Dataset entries
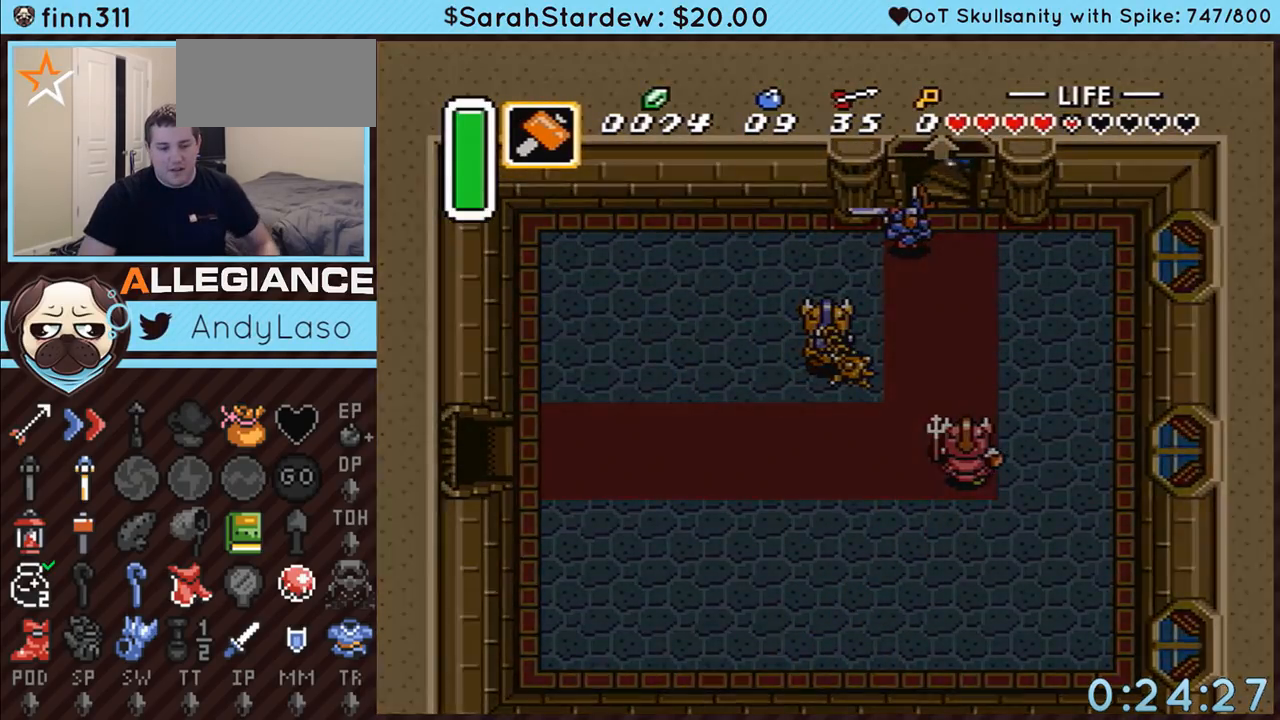
{"buttons": [], "events": []}
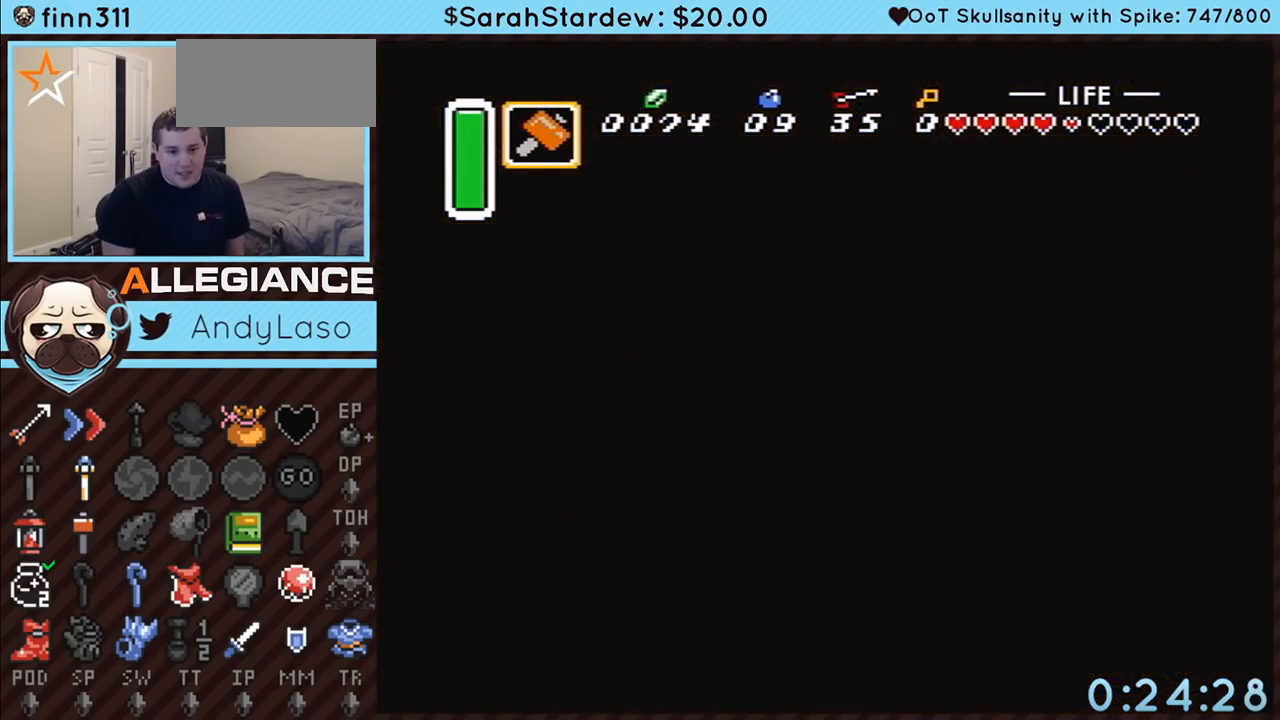
{"buttons": [], "events": []}
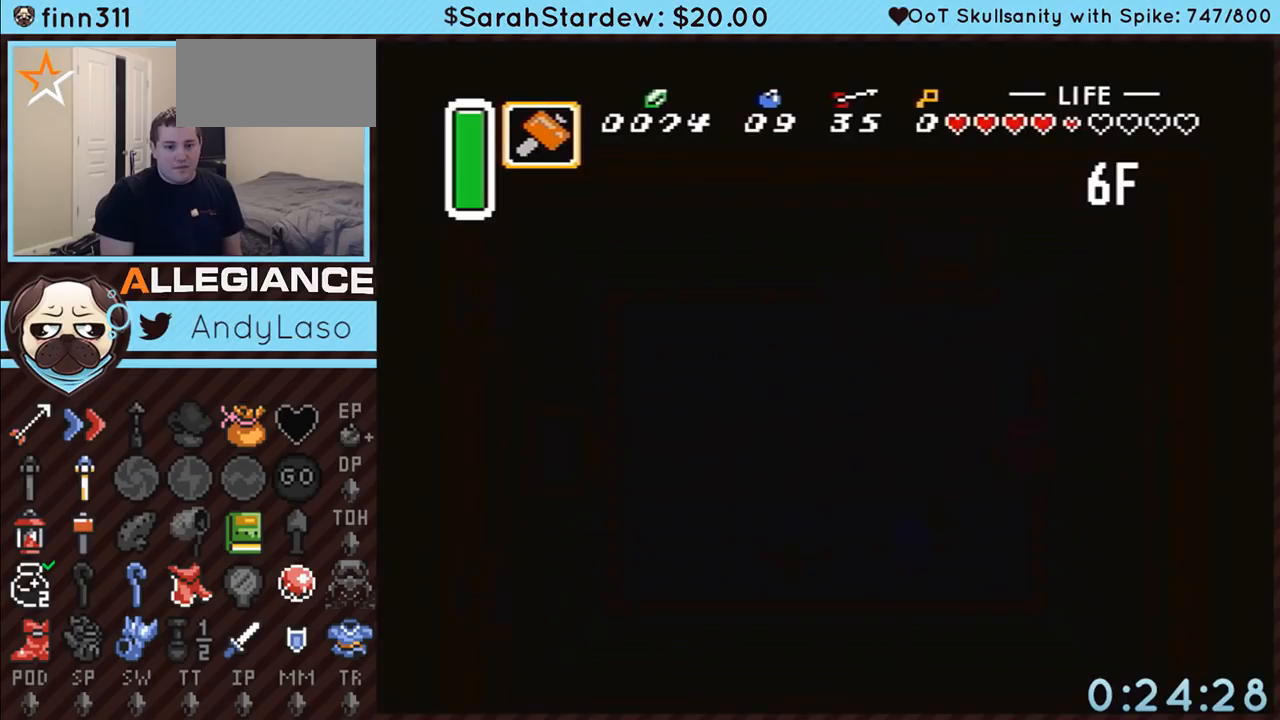
{"buttons": [], "events": []}
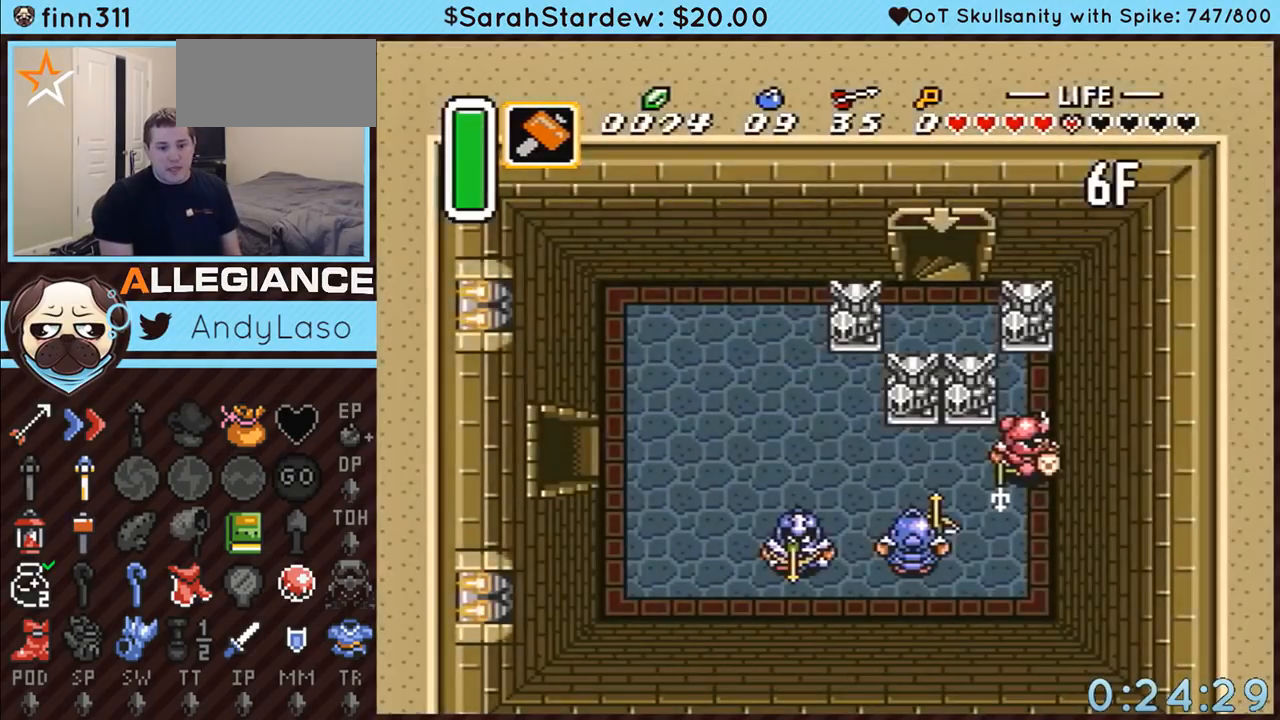
{"buttons": ["DPAD_LEFT"], "events": [[383, "DPAD_LEFT", "down"]]}
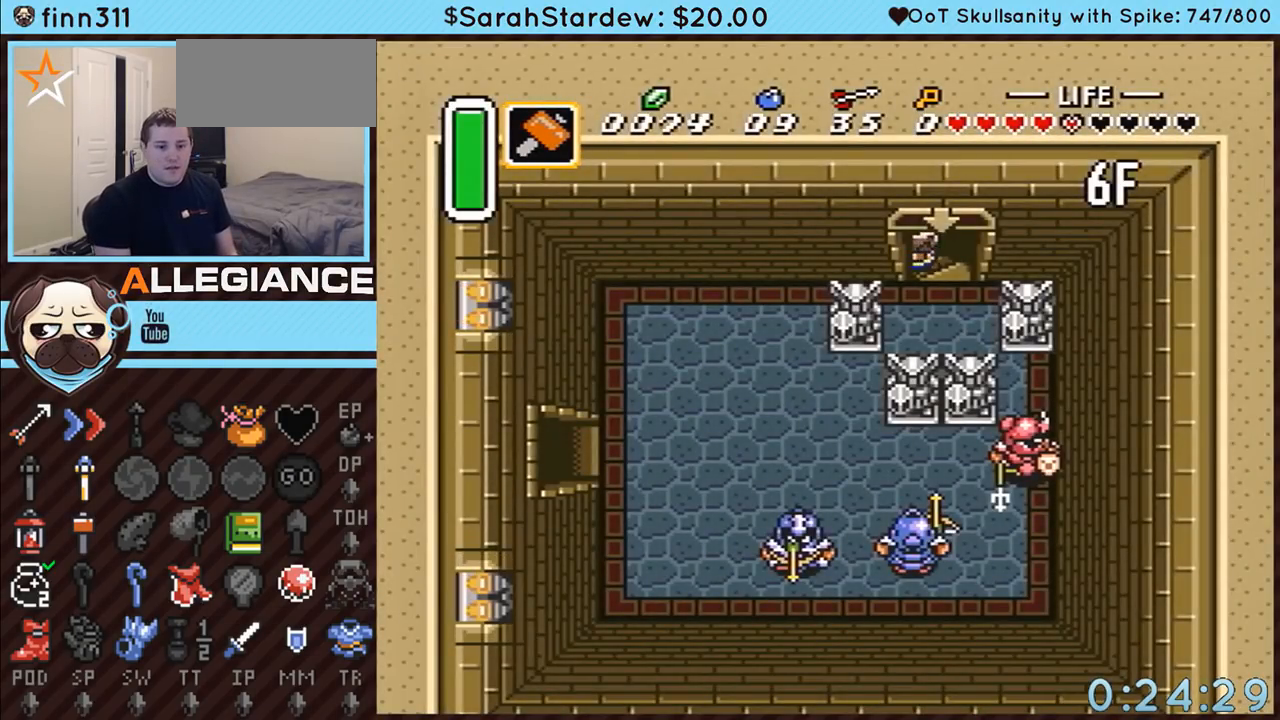
{"buttons": ["DPAD_LEFT"], "events": []}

--- What this task involves ---
Repeat exactly, please: transcribe each entry and leave out the pictures.

--- Response area ---
{"buttons": [], "events": []}
{"buttons": [], "events": []}
{"buttons": [], "events": []}
{"buttons": ["DPAD_LEFT"], "events": [[383, "DPAD_LEFT", "down"]]}
{"buttons": ["DPAD_LEFT"], "events": []}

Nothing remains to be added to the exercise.